January 6, 2009 - Joe Gorman
When I heard the name of Youngstown's first shooting victim of 2009 on New Year's Day, I was instantly taken back in time.

The time was one of the most emotional stories I ever covered, the trial of convicted cop killer Martin Koliser in 2003. No trial is like the ones on TV; they are often dull to the point of a migrane and tedious beyond all imagination.

But not the Koliser trial. It was wall to wall emotion and fast paced and every day, sometimes every hour, there was something that would make even the most seasoned observer gasp in shock.

And one of those moments had to do with the shooting of the man Koliser shot before he killed YPD officer Mike Hartzell. And that was the man who was found shot in a SUV that rammed into a porch on the South Side early New Year's morning, Donel Rowe.

Rowe and Koliser had argued in the sweaty, dank, Casaloma Gardens and took their beef to the parking lot. But Koliser was calmed down by friends and offered to shake Rowe's hand.

Rowe would have none of that. He testified that he dared Koliser to shoot him.

``I told him I ain't scared of his gun and to do what he had to do,' Rowe testified. And then he was shot.

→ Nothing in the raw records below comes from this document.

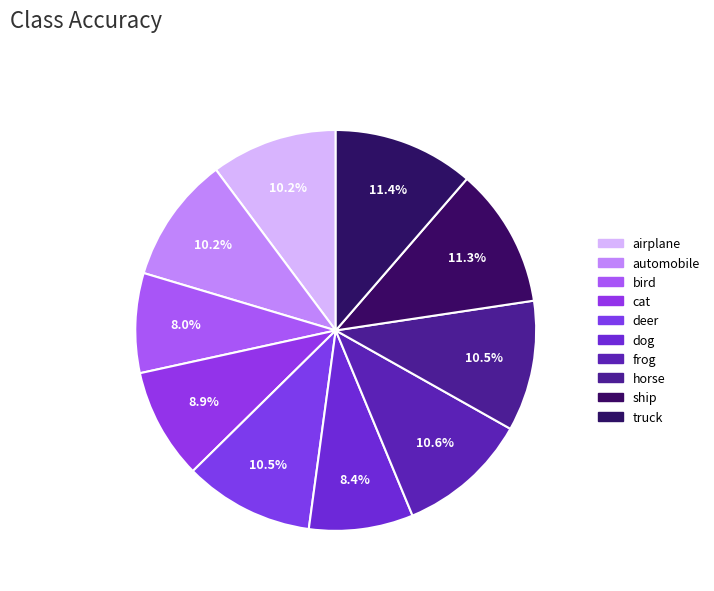

What is the largest slice in the pie chart?

truck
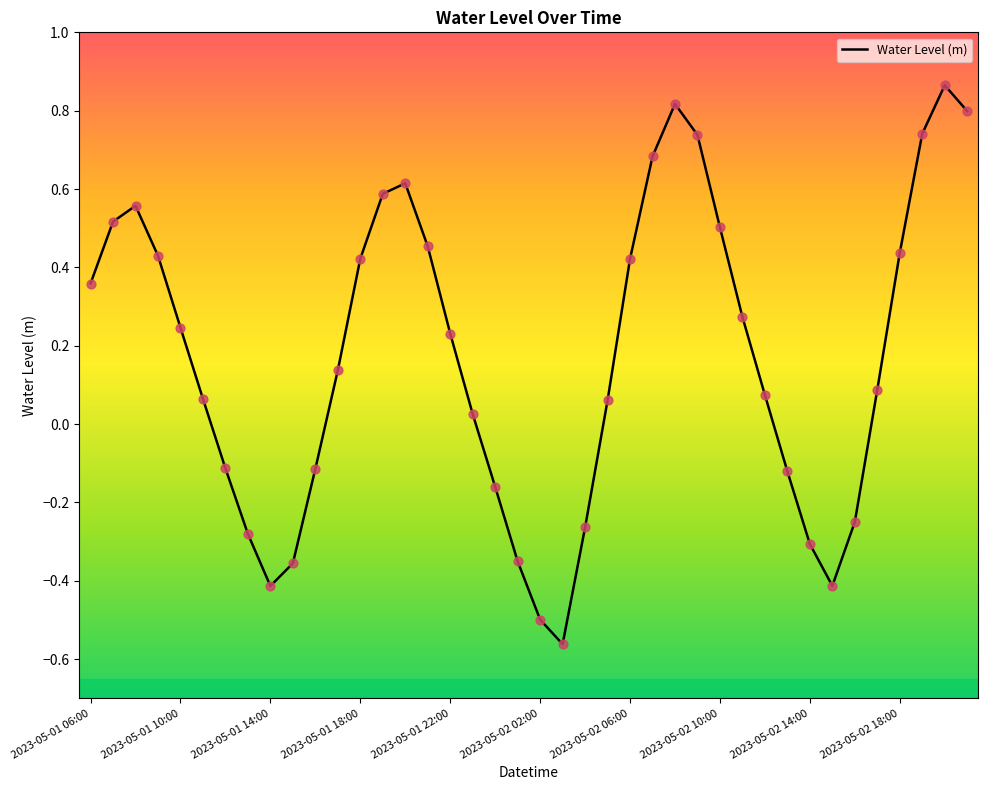

What is the difference between the maximum and minimum values?

1.4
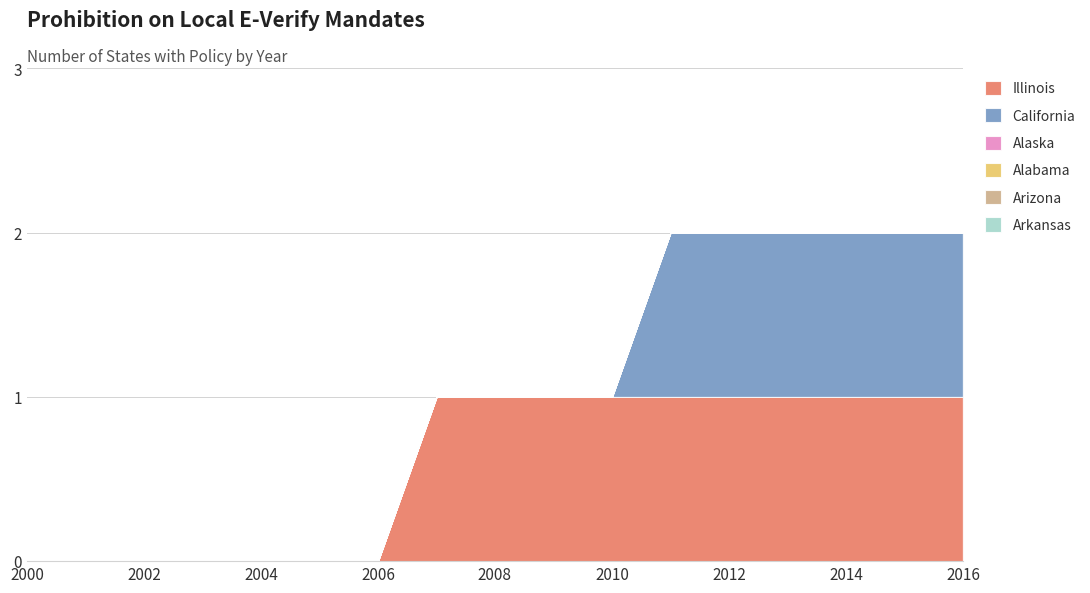

Between 2005 and 2006, which series saw the biggest shift?

Illinois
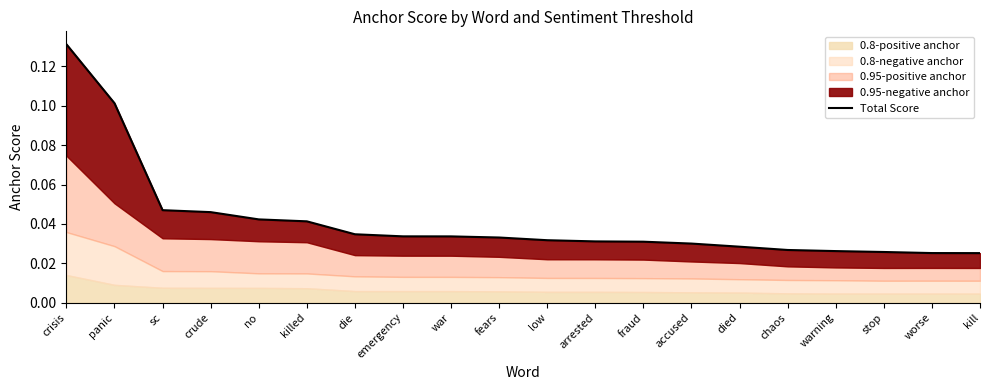

Does the chart display data point markers on the line(s)?

No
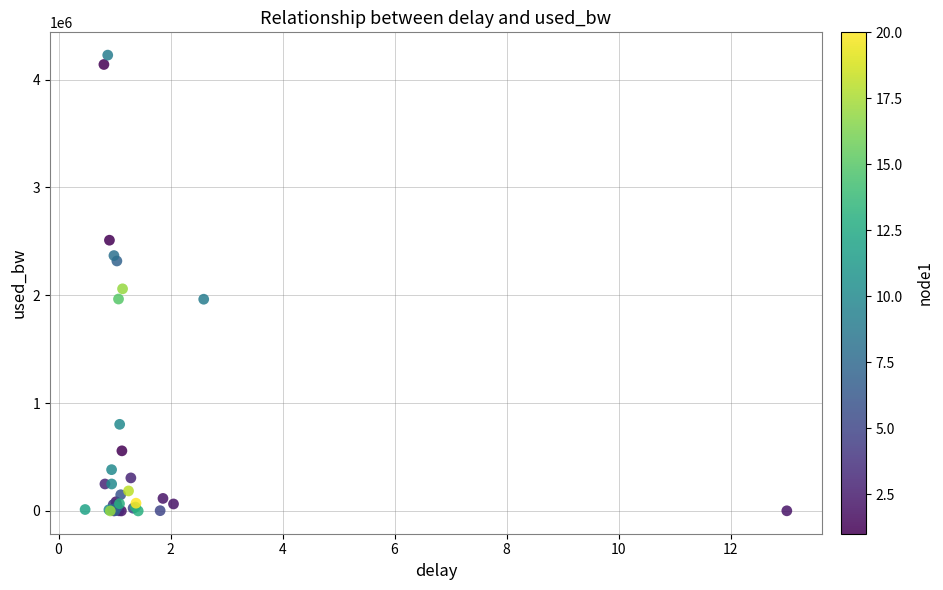

What Y value in the scatter plot is closest to 2113642?

2059819.4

If he made the same dare early on a holiday morning, I do not know, and neither do detectives; they have not been able to speak to Rowe since they found him.

One would think that getting shot would change one's lifestyle. Yet Rowe just got out of prison for an assault and weapons under disability charge. Not to be judgmental, but there is some sort of pattern here.

But while I pondered lifestyles and fates, I also flashed back to Koliser's sentencing, where Rowe's father testified about watching his son struggle to recover in the hospital. Rowe's father also recounted the day Rowe was born and how fragile he seemed as a newborn, moving several in the courtroom to tears.

This was before I lost a child of my own, so the words resonate now more than they did more than five years ago. Yet now I picture that man hovering over his son's bed, not lamenting his choices but thinking of his baby, the baby he nurtured and cherished and took care of before he knew of such things as guns and drugs and cop killers.

Perhaps if more people took that view, there would be less people being shot.